Data drift can generally be defined as a shift in the “shape” or distribution of your data. As counterintuitive as it seems, this data may not break your best data quality rules. In fact, it may successfully be reconciled across multiple tests and may still be of concern. Consider a few scenarios:
An insurer evaluates claims reserves based on a claims-feed received every month which has data from all 50 states but has only 45 states this month.
- The coding on all records is correct
- All data was successfully processed and reconciled
- But their evaluation of claims reserves may be wrong
Or
A customer service department relies on an AI model for Next Best Action (NBA) in critical CSR-Client interactions. The model was trained on a certain set of demographic features.
- Age is a critical feature used by the NBA model
- The model yields great results when first deployed
- Over time, the median age of callers shifts, and the model results drop off
Or
An online retailer prides itself on fast fulfillment of orders and has plenty of BI platforms reporting on the volume and breakdown of orders so they can plan accordingly.

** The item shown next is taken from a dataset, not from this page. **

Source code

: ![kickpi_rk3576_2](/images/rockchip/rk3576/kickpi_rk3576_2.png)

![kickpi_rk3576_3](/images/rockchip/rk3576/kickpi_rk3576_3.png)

- Reacting quickly to changes in order distribution is critical to their business model
- On a particular day, there is a shift in orders for a popular product in a certain region
- The BI platforms record it, but after the fact and no one notices the change resulting in a drop in fulfillment efficiency
In each case, there may be a perfectly valid reason for the drift in the distribution of the data. Perhaps by some statistical fluke, there really were no claims in 5 states this month. Perhaps, the AI model is still working optimally even with the shift in the age feature. Perhaps being aware of the shift in orders sooner wouldn’t have affected fulfillment. But wouldn’t it be better to know and be able to address the source or effect of these drifts before it was an issue? Wouldn’t it be better to get the complete claims data before resetting reserves, retrain the NBA model on current data, or be actively alerted to the shift in order distribution?
Finally, monitoring for data drift is great if you know the critical features to monitor for but what if you aren’t sure? Wouldn’t it be great if your data reliability system would look for anomalies in all of your data, essentially providing you an early warning system, your own “canary in a coal mine”.
Sit Comfortably, Thanks to Data Reliability
With all three legs in place, you should be able to sit comfortably and rely on your data, but only if the legs are properly united to your stool, to your data reliability framework. Then you can have a coordinated view of each aspect of data reliability: Quality, Reconciliation, and Drift. Your framework needs to automate these processes so that reliability is part of your data foundation and built into your overall data observability – your view of the data processing, data management, and data pipelines.